■ **Things to do**
A – List every food named in the six-month baby update, including the ones she liked and the ones she didn't.
B – According to the six-month baby update, whom did the baby get to meet when the family went to Lexington for Thanksgiving?
C – Sum up the six-month baby update in two sentences.

■ **Excerpt**
##########

She had her six month well visit at the beginning of December just a couple of days after she turned six months. She had grown to be 16 pounds and 7 oz. She was 26" long. Her head was 42 cm. That's 55 percentile for weight, 51 percentile for length and 53 percentile for head circumference according to her doctor. She had two standard immunizations that day, and I opted to have a third one done on her. She was 6 months old, so she was eligible for the flu shot. I thought we should go ahead and have her take that one just because she's always around people. I wanted to protect her during flu season. We have a big family. She goes to a daycare. She's handled a lot at church. She only had half a flu shot that day because they split it up the first time you get it- at least they do for babies- to help build immunity. Her doctor told me to bring her back in at the end of December for the other half of the flu shot.
She didn't care much for the shots. In fact, her face was so sad that I decided just to show her legs here. Don't worry, I offered her lots of love and comfort after the shots. She was back to her normal smiling self before we left the doctor's office.
Her schedule didn't change much from five months, but we did add solid foods once per day. This is what her schedule looked like around six months:
- Sometime between 6:00 a.m. and 6:30 a.m. nurse before we leave for work/day care
- 9:30 a.m. bottle at day care
- 12:30 p.m. I leave work to nurse at day care on my lunch break
- 3:30 p.m. bottle at day care
- Sometime between 5:30 p.m. and 6:30 p.m. nurse
- Sometime between 6:00 p.m. and 7:30 p.m. offer solids (not every day, but we did if there was time!)
- After 7:30 she would fall asleep for the evening until I would wake her up to nurse one more time and get her ready for bed
- Sometime between 8:30 p.m. and 10:00 p.m. nurse for the last time of the day
- 10:00 or 10:30 p.m. get ready for bed, read with Daddy, bed for the night!
- Trying food for the first time! She loved her first food, sweet potatoes. Aside from bananas, it's probably her favorite so far. Her second food was squash, which was also tolerated. Some foods that she does not like are avocado or turkey. Who would like pureed turkey though, really?!
- Sleeping all night in her big girl bed!
- Learning how to jump in her Jumperoo, a big toy she sits in to jump and it has toys attached all the way around it.
- She learned how to get someone to bounce her- she would bounce when Grandma Lolo (Chris' stepmom, Lori) would bounce her up and down while holding her.
- She loved hearing herself "talk."
- She started learning how to sit up at five months, but at six months she could do it really well for long periods of time unassisted.
- We visited Elizabethtown to see grandparents and her Aunt Niki who traveled in for Thanksgiving. We all rode in a caravan to Lexington from Elizabethtown to spend Thanksgiving with Lori's family, so she got to meet Grandma Masters, Lori's mom.
- Looking at all the beautiful Christmas decorations and lights as they went up! Moving the advent calendar each day! I am not sure she cared so much about Christmas this year. Maybe she will next year!

##########

■ **Pictures paired with source code**
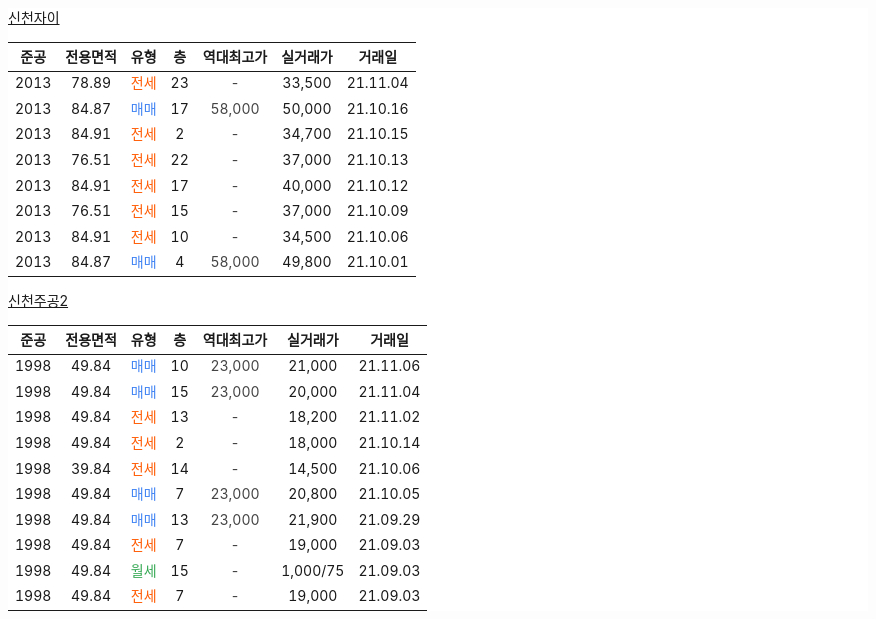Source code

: [신천자이](https://search.naver.com/search.naver?query=%EC%8B%A0%EC%B2%9C%EC%9E%90%EC%9D%B4)

|준공|전용면적|유형|층|역대최고가|실거래가|거래일|
|:---:|:---:|:---:|:---:|:---:|:---:|:---:|
|2013|78.89|<span style="color:#FF5A00">전세</span>|23|<span style="color:#444444">-</span>|33,500|21.11.04|
|2013|84.87|<span style="color:#4285F3">매매</span>|17|<span style="color:#444444">58,000</span>|50,000|21.10.16|
|2013|84.91|<span style="color:#FF5A00">전세</span>|2|<span style="color:#444444">-</span>|34,700|21.10.15|
|2013|76.51|<span style="color:#FF5A00">전세</span>|22|<span style="color:#444444">-</span>|37,000|21.10.13|
|2013|84.91|<span style="color:#FF5A00">전세</span>|17|<span style="color:#444444">-</span>|40,000|21.10.12|
|2013|76.51|<span style="color:#FF5A00">전세</span>|15|<span style="color:#444444">-</span>|37,000|21.10.09|
|2013|84.91|<span style="color:#FF5A00">전세</span>|10|<span style="color:#444444">-</span>|34,500|21.10.06|
|2013|84.87|<span style="color:#4285F3">매매</span>|4|<span style="color:#444444">58,000</span>|49,800|21.10.01|


<script async src="https://pagead2.googlesyndication.com/pagead/js/adsbygoogle.js"></script>

<ins class="adsbygoogle"
     style="display:block"
     data-ad-client="ca-pub-1142216861245946"
     data-ad-slot="4805727019"
     data-ad-format="auto"
     data-full-width-responsive="true"></ins>
<script>
     (adsbygoogle = window.adsbygoogle || []).push({});
</script>


[신천주공2](https://search.naver.com/search.naver?query=%EC%8B%A0%EC%B2%9C%EC%A3%BC%EA%B3%B52)

|준공|전용면적|유형|층|역대최고가|실거래가|거래일|
|:---:|:---:|:---:|:---:|:---:|:---:|:---:|
|1998|49.84|<span style="color:#4285F3">매매</span>|10|<span style="color:#444444">23,000</span>|21,000|21.11.06|
|1998|49.84|<span style="color:#4285F3">매매</span>|15|<span style="color:#444444">23,000</span>|20,000|21.11.04|
|1998|49.84|<span style="color:#FF5A00">전세</span>|13|<span style="color:#444444">-</span>|18,200|21.11.02|
|1998|49.84|<span style="color:#FF5A00">전세</span>|2|<span style="color:#444444">-</span>|18,000|21.10.14|
|1998|39.84|<span style="color:#FF5A00">전세</span>|14|<span style="color:#444444">-</span>|14,500|21.10.06|
|1998|49.84|<span style="color:#4285F3">매매</span>|7|<span style="color:#444444">23,000</span>|20,800|21.10.05|
|1998|49.84|<span style="color:#4285F3">매매</span>|13|<span style="color:#444444">23,000</span>|21,900|21.09.29|
|1998|49.84|<span style="color:#FF5A00">전세</span>|7|<span style="color:#444444">-</span>|19,000|21.09.03|
|1998|49.84|<span style="color:#34A853">월세</span>|15|<span style="color:#444444">-</span>|1,000/75|21.09.03|
|1998|49.84|<span style="color:#FF5A00">전세</span>|7|<span style="color:#444444">-</span>|19,000|21.09.03|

##########

■ **Solutions**
A – Sweet potatoes, bananas, squash, avocado, turkey

B – She met Grandma Masters, Lori's mom.

C – At her six-month well visit in early December, she weighed 16 pounds 7 ounces, measured 26 inches long, and got two standard shots plus the first half of a flu shot. Her schedule stayed mostly the same, with solid foods added once a day when there was time, and she was also sleeping all night in her big girl bed, sitting up well on her own, and visiting family for Thanksgiving.